Mais le dessinateur a annoncé mardi soir lors d’une conférence de presse que la direction du groupe Bayard avait “décidé au dernier moment de ne pas sortir l’ouvrage en raison d’une de ses caricatures” sur le thème de la pédophilie au sein de l’Eglise catholique.
Les éditions Bayard ont demandé à Plantu de retirer le dessin jugé problématique. Lui a refusé de voir “paraître censuré un ouvrage, portant précisément sur la censure”. La maison d’édition a donc décidé d’envoyer les 8.000 exemplaires imprimés au pilon. Seuls subsistent les 50 livres envoyés en service de presse.
Cette image du dessinateur attitré du “Monde” met en scène Benoît XVI en train de sodomiser un enfant. En surtitre : “Pédophilie : le pape prend position”. “Quitte à se faire enculer, autant aller voter dimanche !”, dit le bambin. Plantu précise sur la même planche, intitulée “Jean-Paul et Benoît, une croisade des moeurs qui n’en finit pas”, que ce dessin est un canular : “J’ai voulu faire une blague à la directrice de la rédaction à la veille des élections régionales ; je lui envoie ce dessin, lui faisant croire que c’était le dessin du jour : elle a failli tomber dans les pommes”.
A noter que ce dessin, déjà paru dans “Le Monde” et dans “Le Monde magazine” en 2010, a provoqué en 2011 une plainte portée par l’Alliance générale contre le racisme et le respect de l’identité française et chrétienne (Agrif). Le procès qui devait se tenir en septembre 2013 a été reporté au 1er juillet 2014.
“Insultant, déplacé et injuste”
Contacté par “Le Nouvel Observateur”, le groupe Bayard reconnaît un “dysfonctionnement” et souligne se trouver “dans une logique d’apaisement”. “Le combat de l’association Cartooning for Peace est honorable et nous le soutenons, d’autant que nous organisons un concours de caricatures avec le magazine ‘Phosphore’ que nous éditons.”
Mais cette caricature-là nous paraissait impossible à publier, étant donné que nous sommes un groupe catholique.

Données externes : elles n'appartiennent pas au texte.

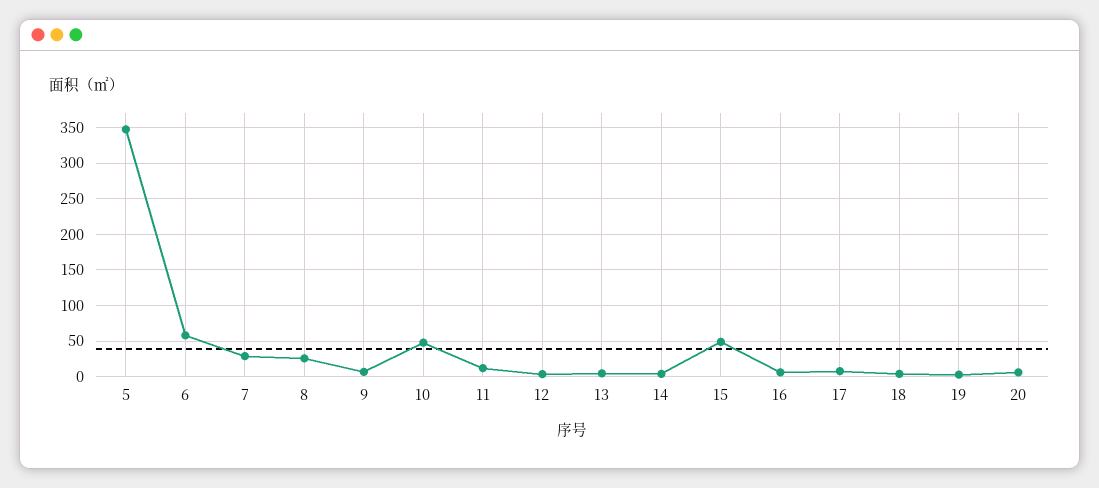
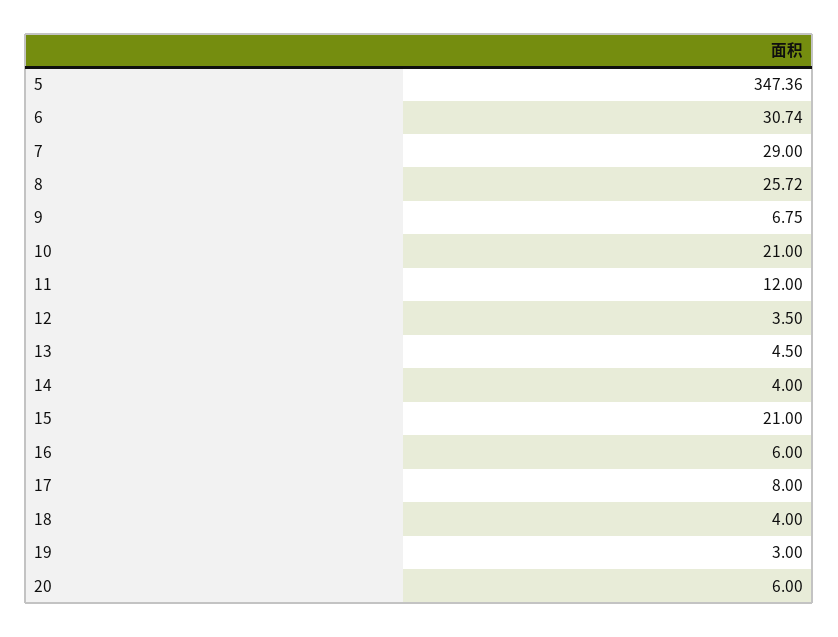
6: 60 -> 30.74
10: 50 -> 21
15: 50 -> 21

C’est une question de respect envers notre public et envers Benoît XVI. Ce dessin nous a semblé insultant, déplacé et pour tout dire, injuste, car Benoît XVI a beaucoup oeuvré contre la pédophilie dans l’Eglise.”

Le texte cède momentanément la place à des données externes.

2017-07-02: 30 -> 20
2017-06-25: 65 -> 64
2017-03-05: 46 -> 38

De son côté, Plantu dit se trouver dans “la stupeur et l’incompréhension”, d’autant que l’objet du livre est précisément d'”imprimer des dessins casse-gueule”. “Nous sommes apparement tombés sur une crispation de dernier moment et j’ai eu le sentiment d’une frayeur téléguidée, raconte-t-il. Et cela ne concerne que deux ou trois personnes chez Bayard. Rien à voir avec l’ensemble du personnel. Aujourd’hui, les peurs s’installent pour un oui ou pour un non.”
J’ai le sentiment que Bayard a voulu faire un livre avec nos ‘brûlots’ et quand ils ont le livre en main, ils disent ‘Ouah ça brûle !’. On aurait dû faire un livre sur les mollusques en Franche-Comté, on n’aurait eu aucun problème !
“Ce n’est pas un cas de censure”, affirme-t-on encore chez Bayard. “Nous ne sommes pas une autorité gouvernementale ou une institution chargée de passer en revue les différentes formes d’expression. De plus, nous n’entravons pas la publication de l’ouvrage et nous avons fait tout ce qui était en notre pouvoir pour qu’il sorte le plus rapidement possible”.
Le recueil paraîtra finalement chez Actes Sud. “Nous visons une sortie autour du 19 mai, jour de la projection du film à Cannes”, indique la maison d’édition au “Nouvel Observateur”, expliquant que “si Plantu s’est tourné vers Actes Sud, c’est parce que nous réfléchissons depuis plusieurs mois à une série de livres avec Cartooning for Peace. ‘Caricaturistes : Fantassins de la démocratie’ sera donc le premier volume de cette série.”
Une démarche qui rassure Plantu : “Quand je vois la réaction d’Actes Sud, je me dis que l’espoir est toujours possible”.